Tunnel stain+cells (%) in Caco-2 cell monolayers (A: immunofluorescence image, 630 × and D: bar graph); Annexin V+/PI+cells in Caco-2 cell monolayers (B: immunofluorescence image and E: bar graph); Caspase-3+ cells in Caco-2 cell monolayers (C: immunofluorescence image and F: bar graph); Levels of zonulin (G), relative mRNA levels of TJ proteins (ZO-1, occludin and claudin-1) (H), and representative images and bar graph of relative protein levels of TJ proteins (ZO-1, occludin and claudin-1) (I,J) in the supernatant of Caco-2 cells. Note: *,**p < 0.05 and 0.01 versus buffer group; #p < 0.05 versus LPS+hrLBP group. Abbreviations: DAPI, 4’,6-diamidino-2-phenylindole; FITC, Fluorescein isothiocyanate; hrLBP, human recombinant lipopolysaccharide-binding protein; LPS, lipopolysaccharides; TUNEL, terminal deoxynucleotidyl transferase dUTP nick end labeling; ZO-1, zonula occludens-1.

EXERCISE 1.
Which abbreviations does the figure legend define in its "Abbreviations" note?
EXERCISE 2.
In the figure legend, what group is marked by "#p < 0.05" compared against?

INFORMATION.
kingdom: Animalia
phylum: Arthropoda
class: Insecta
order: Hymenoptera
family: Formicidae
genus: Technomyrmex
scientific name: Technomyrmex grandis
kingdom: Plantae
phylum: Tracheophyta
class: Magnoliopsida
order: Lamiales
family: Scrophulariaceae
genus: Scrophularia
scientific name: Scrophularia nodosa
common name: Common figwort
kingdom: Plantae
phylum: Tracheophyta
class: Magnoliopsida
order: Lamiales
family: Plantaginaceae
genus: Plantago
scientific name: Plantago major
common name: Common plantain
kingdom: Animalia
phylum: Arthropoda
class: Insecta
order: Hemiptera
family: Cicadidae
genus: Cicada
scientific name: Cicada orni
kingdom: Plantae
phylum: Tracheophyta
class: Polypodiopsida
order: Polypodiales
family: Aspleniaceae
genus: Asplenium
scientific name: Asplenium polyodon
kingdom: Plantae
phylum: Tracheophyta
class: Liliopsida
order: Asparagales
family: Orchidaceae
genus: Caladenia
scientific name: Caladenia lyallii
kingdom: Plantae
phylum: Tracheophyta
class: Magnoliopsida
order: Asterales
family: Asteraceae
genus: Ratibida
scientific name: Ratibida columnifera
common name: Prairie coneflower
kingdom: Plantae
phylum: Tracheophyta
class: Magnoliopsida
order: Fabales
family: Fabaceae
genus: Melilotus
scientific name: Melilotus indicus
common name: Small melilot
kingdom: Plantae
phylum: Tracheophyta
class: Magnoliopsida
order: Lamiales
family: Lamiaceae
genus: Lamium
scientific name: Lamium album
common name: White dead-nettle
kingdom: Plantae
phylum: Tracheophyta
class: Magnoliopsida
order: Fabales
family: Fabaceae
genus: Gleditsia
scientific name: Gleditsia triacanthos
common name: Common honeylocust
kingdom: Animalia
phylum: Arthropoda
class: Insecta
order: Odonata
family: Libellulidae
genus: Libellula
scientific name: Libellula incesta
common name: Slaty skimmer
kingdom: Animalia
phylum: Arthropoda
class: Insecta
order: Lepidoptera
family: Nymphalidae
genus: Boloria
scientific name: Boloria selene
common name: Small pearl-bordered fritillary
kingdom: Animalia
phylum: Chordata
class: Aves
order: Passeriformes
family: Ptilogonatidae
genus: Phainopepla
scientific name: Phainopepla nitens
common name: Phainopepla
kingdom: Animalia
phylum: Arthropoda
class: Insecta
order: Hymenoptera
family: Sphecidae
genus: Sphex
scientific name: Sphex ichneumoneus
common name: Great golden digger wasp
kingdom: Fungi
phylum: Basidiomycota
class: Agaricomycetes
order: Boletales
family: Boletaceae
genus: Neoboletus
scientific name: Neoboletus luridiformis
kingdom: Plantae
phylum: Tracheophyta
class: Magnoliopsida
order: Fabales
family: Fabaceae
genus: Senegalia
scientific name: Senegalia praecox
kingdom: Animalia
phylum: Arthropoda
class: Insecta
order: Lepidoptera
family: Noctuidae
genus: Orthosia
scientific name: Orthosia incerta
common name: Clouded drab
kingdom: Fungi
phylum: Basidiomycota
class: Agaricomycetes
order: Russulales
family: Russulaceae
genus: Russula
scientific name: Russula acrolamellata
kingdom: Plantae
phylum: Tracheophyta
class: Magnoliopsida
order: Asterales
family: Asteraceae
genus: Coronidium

TASK ANSWER 1.
DAPI, FITC, hrLBP, LPS, TUNEL, ZO-1

TASK ANSWER 2.
The LPS+hrLBP group.